People are living longer and the population is aging; as a consequence, we are seeing more need for chronic disease management, but at the same time, there is a decline in the availability of primary care physicians.
People are living longer and the population is aging; as a consequence, we are seeing more need for chronic disease management, but at the same time, there is a decline in the availability of primary care physicians (ie, lower physician-to-population ratios). Nevertheless, primary care is responsible for equitable distributions of health, if not actual improvements in health status and clinical conditions. Beyond improved social-economic and environmental conditions as a result of public health measures and social policies, primary care is an important ingredient for achieving equity in access, clinical effectiveness, if not actual efficacy, and cost-benefit.
On the other hand, new trainees apparently don't relish chronic disease management; they seem to want to work less for more money and they balk at the administrative headaches caused by the bureaucratization of healthcare. Even for health care professionals who deal with younger populations, we are seeing more waste and duplication caused by CYA medicine and physician-induced demand, ie, unnecessary tests, visits and procedures. And, beyond the extraordinary expense of care in the United States, we don't seem to reap the benefits (See "Why Not the Best?" [PDF, page 8 of 8] where it says: "[Evidence] in the National Scorecard on U.S. Health System Performance, 2008, shows that care typically falls far short of what is achievable."

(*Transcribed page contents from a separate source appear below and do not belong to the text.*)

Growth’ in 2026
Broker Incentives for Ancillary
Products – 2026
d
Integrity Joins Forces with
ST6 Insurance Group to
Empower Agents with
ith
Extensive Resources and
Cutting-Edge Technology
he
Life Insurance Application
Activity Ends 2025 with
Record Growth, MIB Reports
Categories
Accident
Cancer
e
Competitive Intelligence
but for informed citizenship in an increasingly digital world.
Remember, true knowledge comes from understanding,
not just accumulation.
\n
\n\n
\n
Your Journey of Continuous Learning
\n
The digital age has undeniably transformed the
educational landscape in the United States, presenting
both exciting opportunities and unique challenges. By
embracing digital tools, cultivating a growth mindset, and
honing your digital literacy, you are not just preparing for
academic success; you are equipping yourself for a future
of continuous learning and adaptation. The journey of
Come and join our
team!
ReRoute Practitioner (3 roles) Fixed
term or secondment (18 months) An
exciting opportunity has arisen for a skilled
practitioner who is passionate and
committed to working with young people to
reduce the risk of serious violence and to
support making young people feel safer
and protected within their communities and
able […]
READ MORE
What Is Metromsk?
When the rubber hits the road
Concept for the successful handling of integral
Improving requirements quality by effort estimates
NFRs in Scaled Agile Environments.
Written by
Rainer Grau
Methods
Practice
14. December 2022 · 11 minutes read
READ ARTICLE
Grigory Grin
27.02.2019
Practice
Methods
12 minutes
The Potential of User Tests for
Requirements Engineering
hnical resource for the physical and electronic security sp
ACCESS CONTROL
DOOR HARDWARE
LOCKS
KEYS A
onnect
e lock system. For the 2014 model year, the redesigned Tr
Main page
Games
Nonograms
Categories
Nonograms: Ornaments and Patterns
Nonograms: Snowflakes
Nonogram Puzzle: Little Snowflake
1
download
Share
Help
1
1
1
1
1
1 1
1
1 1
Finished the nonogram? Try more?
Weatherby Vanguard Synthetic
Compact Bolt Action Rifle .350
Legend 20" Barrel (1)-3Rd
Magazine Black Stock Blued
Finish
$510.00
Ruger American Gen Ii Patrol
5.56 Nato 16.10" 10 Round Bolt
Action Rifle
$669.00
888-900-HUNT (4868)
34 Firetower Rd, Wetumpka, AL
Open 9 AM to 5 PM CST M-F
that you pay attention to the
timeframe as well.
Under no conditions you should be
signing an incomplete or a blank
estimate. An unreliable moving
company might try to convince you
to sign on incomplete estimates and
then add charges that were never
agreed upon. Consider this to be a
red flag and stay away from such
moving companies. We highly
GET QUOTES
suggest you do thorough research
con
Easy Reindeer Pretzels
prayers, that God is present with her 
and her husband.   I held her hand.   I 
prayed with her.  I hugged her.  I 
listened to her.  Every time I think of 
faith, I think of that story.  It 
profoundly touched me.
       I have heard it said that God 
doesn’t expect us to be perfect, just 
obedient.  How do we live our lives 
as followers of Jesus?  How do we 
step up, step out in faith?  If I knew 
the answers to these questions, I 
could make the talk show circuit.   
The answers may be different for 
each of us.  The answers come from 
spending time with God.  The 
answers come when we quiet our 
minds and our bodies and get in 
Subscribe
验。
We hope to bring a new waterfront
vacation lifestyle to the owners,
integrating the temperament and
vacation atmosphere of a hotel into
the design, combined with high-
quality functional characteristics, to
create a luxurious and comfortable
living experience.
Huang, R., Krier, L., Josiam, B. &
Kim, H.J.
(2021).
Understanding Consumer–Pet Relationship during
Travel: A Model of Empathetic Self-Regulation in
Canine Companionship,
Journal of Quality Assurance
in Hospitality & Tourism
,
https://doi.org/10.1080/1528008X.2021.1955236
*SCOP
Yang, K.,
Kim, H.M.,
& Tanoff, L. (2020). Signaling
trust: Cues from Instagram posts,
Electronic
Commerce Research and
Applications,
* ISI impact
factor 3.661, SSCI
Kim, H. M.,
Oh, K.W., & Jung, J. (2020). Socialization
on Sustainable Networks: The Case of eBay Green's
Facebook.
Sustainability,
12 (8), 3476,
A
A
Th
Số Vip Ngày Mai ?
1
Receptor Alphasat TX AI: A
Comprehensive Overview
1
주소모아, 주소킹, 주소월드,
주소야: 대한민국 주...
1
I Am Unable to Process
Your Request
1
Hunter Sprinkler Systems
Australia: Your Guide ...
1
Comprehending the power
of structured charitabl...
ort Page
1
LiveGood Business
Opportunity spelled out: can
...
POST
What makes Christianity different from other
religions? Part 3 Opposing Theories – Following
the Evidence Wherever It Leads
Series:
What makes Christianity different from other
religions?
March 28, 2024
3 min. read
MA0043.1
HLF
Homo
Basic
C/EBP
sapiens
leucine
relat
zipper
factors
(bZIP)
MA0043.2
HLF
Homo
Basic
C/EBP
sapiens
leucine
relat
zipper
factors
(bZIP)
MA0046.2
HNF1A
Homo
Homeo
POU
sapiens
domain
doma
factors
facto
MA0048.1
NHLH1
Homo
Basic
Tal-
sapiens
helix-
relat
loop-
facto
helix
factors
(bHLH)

What is wrong with this picture and what can be done about it?
First a given—to improve health care, we must have data—what happens to patients, where, and when—a longitudinal view, preferably packaged as an 'episode of care.'
Second, that database must contain certain non-traditional items such as socio-demographics, past medical history, family history, adverse lifestyle choices, accessibility problems, information about compliance, how well the treatment worked, the case-mix (acuity), home assessments, barriers to good nutrition, activities of daily living, exercise and other items in the bio-psycho-social realm, to name a few.
Third, given the above, data must be translated into information that is telling about outcomes like patient satisfaction, recidivism, cost benefit, cost-effectiveness, cost-minimization, and cost-utility.
Fourth, we need to use said information and pay better when the care is better; pay minimally when the care, under control is less than optimal or deviates from an agreed-upon standard without good cause. Also, we should reward suboptimal care or care that, without good cause, deviates from an agreed-upon standard*, especially, but not only when it causes harm.
* Specialty societies should be setting these standards and they should be current.
Although referring specifically to geriatric care, the following statement is worth reiterating; it is paraphrased from Jane E. Brody's "New Model of Care is Needed, Experts Say" (December 29th, 2008, NY Times).
"The system needs to be restructured to meet the needs of people... and this can't be done with out addressing [their] social needs. If we fail to do this, we will be facing a bankrupt [health care] system."
Readers: Do you agree with Ms. Brody?